Religion is another way of promising the good, conforming, and accepting parishioner to a reward after death—God's mysterious system of punishment and reward. Prisons are in place to punish here on Earth. In life, the persons in charge are allowed the godlike privilege of oppressing men, women, and children, by treating them as one would a lesser animal, allowed life but not a future. God promises redemption and reward, pie in the sky, and to hell you'll go if you don't turn the other cheek.
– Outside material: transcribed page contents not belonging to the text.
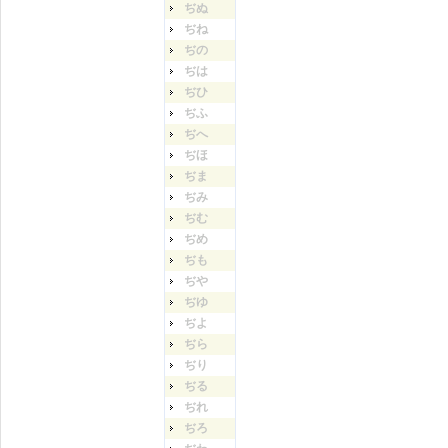
ぢぬ
ぢね
ぢの
ぢは
ぢひ
ぢふ
ぢへ
ぢほ
ぢま
ぢみ
ぢむ
ぢめ
ぢも
ぢや
ぢゆ
ぢよ
ぢら
ぢり
ぢる
ぢれ
ぢろ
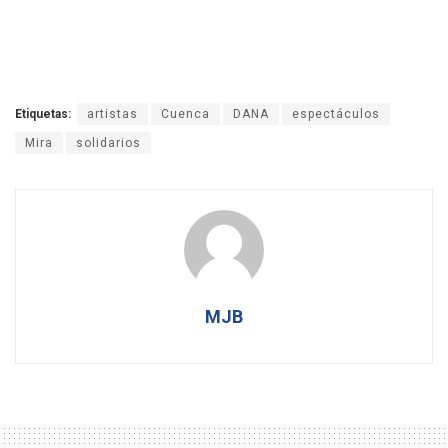
Etiquetas:
artistas
Cuenca
DANA
espectáculos
Mira
solidarios
MJB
November 19, 1863, Lincoln gave what is called the Gettysburg Address and told us that this country was "conceived in liberty and dedicated to the proposition that all men are created equal…" He told us that we have "unfinished work" to dedicate ourselves to. When was the last time that you read those words—those words that are being echoed today? Those words are the glue that holds us together, and those who do not, have not listened to them and taken those words to heart are enemies of those words. Do I really have to tell you this? That's why we marched on April 5, 1968, and that's why we're still marching.